RIO DE JANEIRO (Reuters) - A candidata do PT à Presidência, Dilma Rousseff, defendeu nesta quarta-feira o aumento do IOF para "conter especulações" no mercado de câmbio e avaliou que um eventual ajuste fiscal não resolveria o problema da queda do dólar enquanto a moeda norte-americana perde valor em todo o mundo.

"Acho que o IOF sempre foi uma das medidas também para impedir mais a especulação do que qualquer outra coisa, inibir a especulação", disse a jornalistas em Duque de Caxias, na Baixada Fluminense.

A candidata afirmou que um ajuste fiscal não teria efeito de evitar a baixa do dólar. "A questão do câmbio diz respeito, no caso dos Estados Unidos e dos países desenvolvidos, ao fato de eles ainda estarem numa crise profunda", afirmou.

Nesta quarta-feira, o Fundo Monetário Internacional (FMI) avaliou que um aperto fiscal seria mais eficaz que medidas de controle de capital .

"Essa crise profunda não vai ser resolvida por ajuste fiscal (em países como o Brasil)... O que nós vamos ter de fazer é aumentar a competitividade da indústria brasileira, tanto através de uma reforma tributária quanto através de um processo de melhoria do endividamento público."

Ao reduzir a dívida, acrescentou a candidata, o país teria condições de viver com juros menores, o que desestimularia a entrada de dólares.

O dólar tem sido cotado nos menores níveis desde 2008, abaixo de 1,70 real.
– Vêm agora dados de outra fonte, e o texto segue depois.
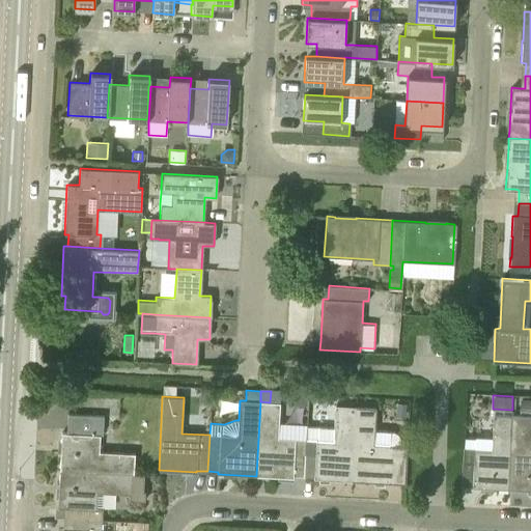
[(521,416),(530,416),(530,399),(521,399),(521,416)]
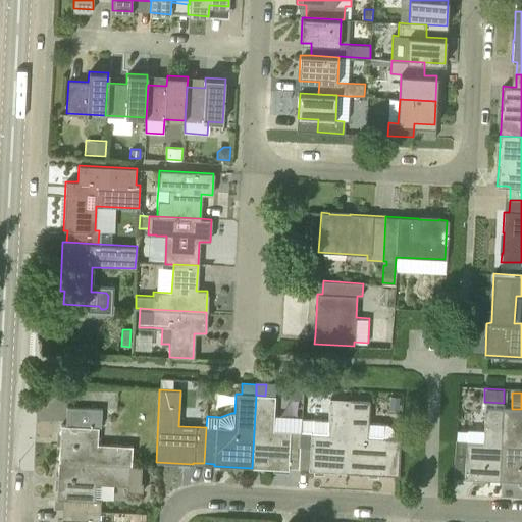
[(299,468),(303,416),(273,414),(274,396),(265,396),(256,395),(252,468),(286,470),(286,468),(299,468)]
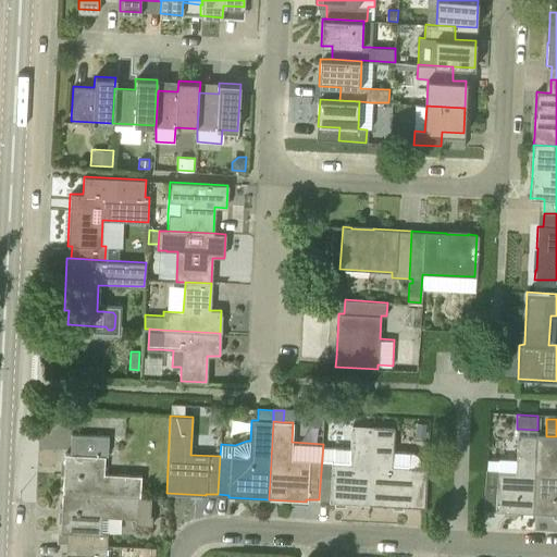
[(426,422),(417,421),(416,435),(425,435),(426,422)]
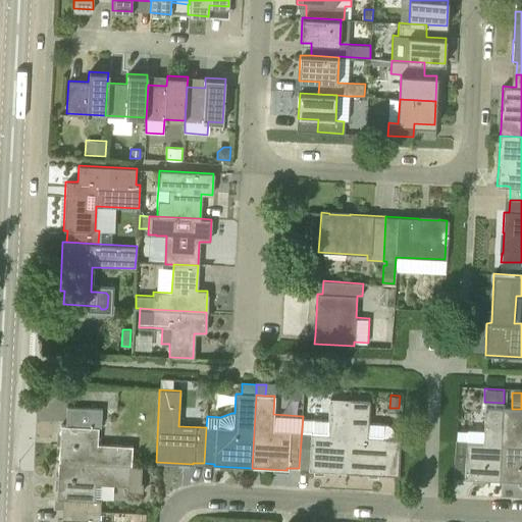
[(346,473),(350,400),(329,400),(329,418),(303,416),(299,468),(309,469),(308,471),(346,473)]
Para tentar frear a valorização da moeda brasileira, o governo ampliou o Imposto sobre Operações Financeiras sobre aplicações estrangeiras em renda fixa.

Oministro da Fazenda, Guido Mantega, tem reclamado de uma "guerra cambial", com economias avançadas mantendo suas moedas mais fracas para ganhar competitividade comercial.